Theo took Loki’s hand in his and turned it, palm to the sky, as he began to fiddle with the mechanism at the hinge. Loki almost asked him how he’d come to possess a modified set of Asgardian restraints, but it wouldn’t matter soon. He’d be home.
If his father would let him come home.
The cuffs came free and Theo patted Loki on the pulse point before tucking them into his jacket pocket. “There you are, Your Highness. You’re free.”
Loki flexed his fingers, feeling magic begin to swell below his skin again. Slower than it did in Asgard, but still a relief. He shook out his sleeves, then faced Theo. “Well. I’d say it was good to meet you, but I do hate lying.”
“All right, then.”
Loki didn’t move, not sure why he was so annoyed by Theo’s refusal to even give him a wave. Theo stretched out his legs, hands behind his head, a theatrical gesture of unconcern. “Pay attention—you’re about to see interdimensional travel. If you enjoyed my general presence, you may faint from the excitement of this.”
“We’ll see,” Theo replied.
“What do you mean we’ll see?”
“I mean we’ll see if Asgard wants you back.”
“Why don’t you think Asgard wants me back?” Loki said, the belligerence rising in his tone to cover the panic.
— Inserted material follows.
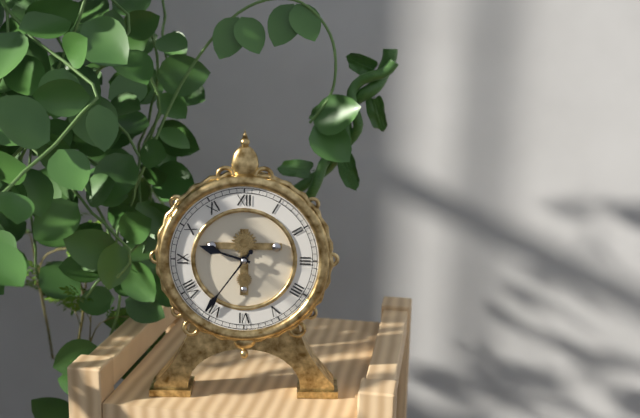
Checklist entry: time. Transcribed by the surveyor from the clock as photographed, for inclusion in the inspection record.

His father had said he’d be forced to stay here until his work had been deemed satisfactory, but surely Odin would let him limp back to Asgard and beg forgiveness.
“Because you were sent here to help us, and you haven’t done that,” Theo replied. “Mrs. S. says your father won’t let you return home until this is finished.”
“Fine. Well, watch this.” He stalked to the center of the fairy ring and then, just to make a properly dramatic show of it so that Theo would feel the true fool, threw his head back to the sky and opened his arms. “Heimdall!” he called. “Bring me back!”
He waited for the sky to open. The air to shimmer and crack. The clouds to part and the Bifrost to open to him.
Nothing.
The night was silent.
“Heimdall!” Loki shouted again. “Heimdall, bring me back!”
Still nothing.
Loki went on staring at the sky, sure that the ferocity of his stare could penetrate the Bifrost. “Heimdall, this isn’t funny. Bring me back. Tell Father to bring me back. Heimdall, you son of a—” Behind him, he heard a soft crunch, and he whirled on Theo. “Are you eating?!”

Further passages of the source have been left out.